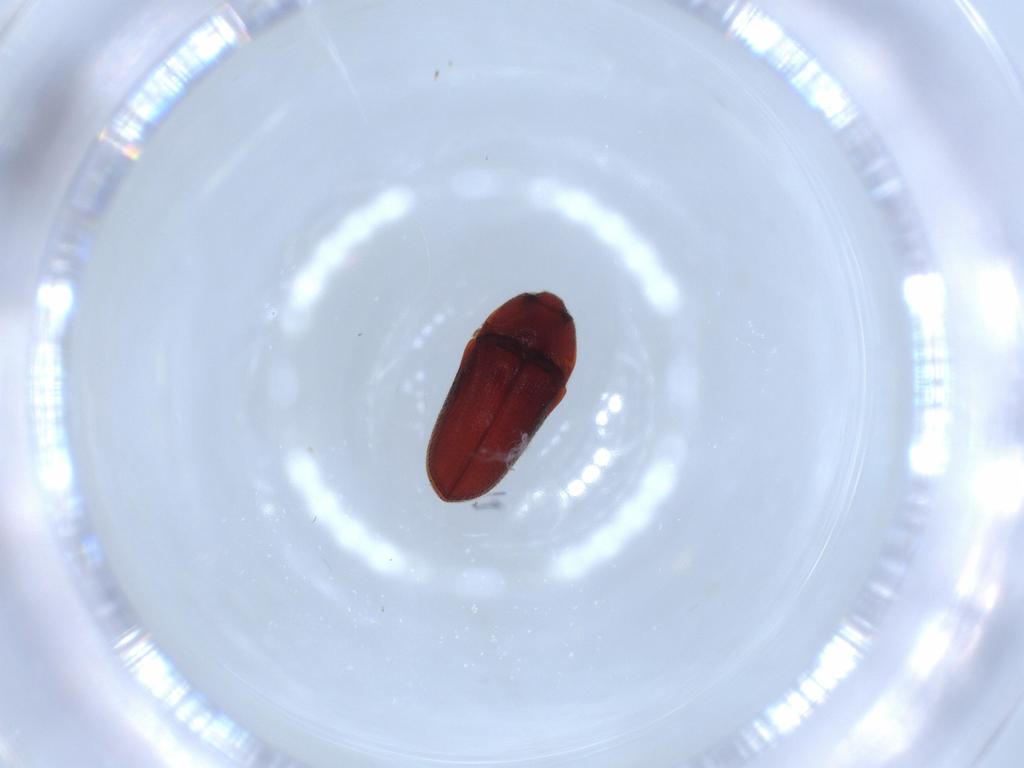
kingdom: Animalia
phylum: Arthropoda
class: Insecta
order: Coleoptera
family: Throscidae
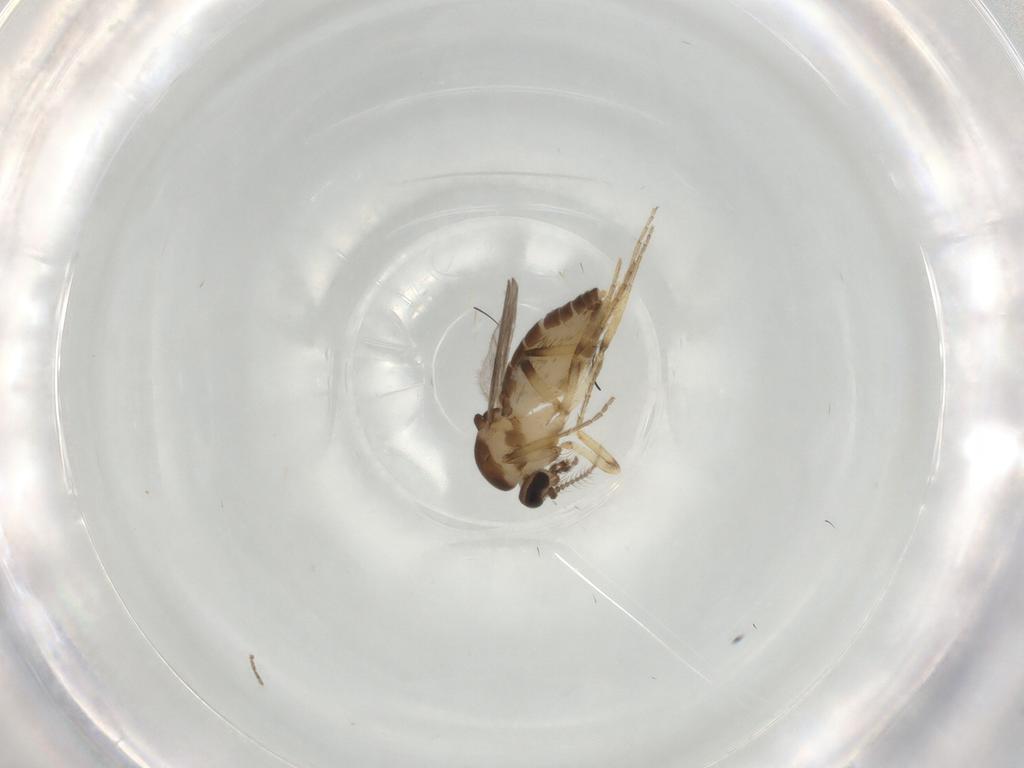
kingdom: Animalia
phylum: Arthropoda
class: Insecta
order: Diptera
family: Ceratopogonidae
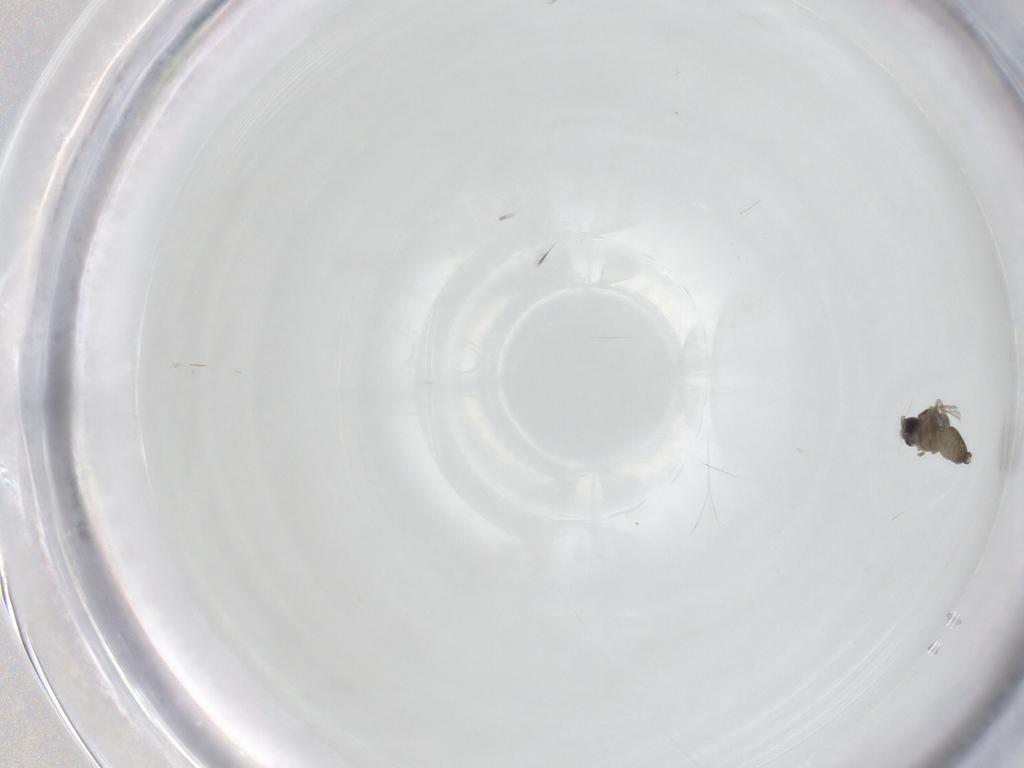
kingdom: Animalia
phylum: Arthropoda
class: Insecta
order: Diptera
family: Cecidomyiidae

■ WHAT IS ASKED ■
Turn the lines of all the rows above into a single numbered list, skipping any blank lines. Leave the pictures out of the answer.

■ ANSWER TO THE EXERCISE ■
1. kingdom: Animalia
2. phylum: Arthropoda
3. class: Insecta
4. order: Coleoptera
5. family: Throscidae
6. kingdom: Animalia
7. phylum: Arthropoda
8. class: Insecta
9. order: Diptera
10. family: Ceratopogonidae
11. kingdom: Animalia
12. phylum: Arthropoda
13. class: Insecta
14. order: Diptera
15. family: Cecidomyiidae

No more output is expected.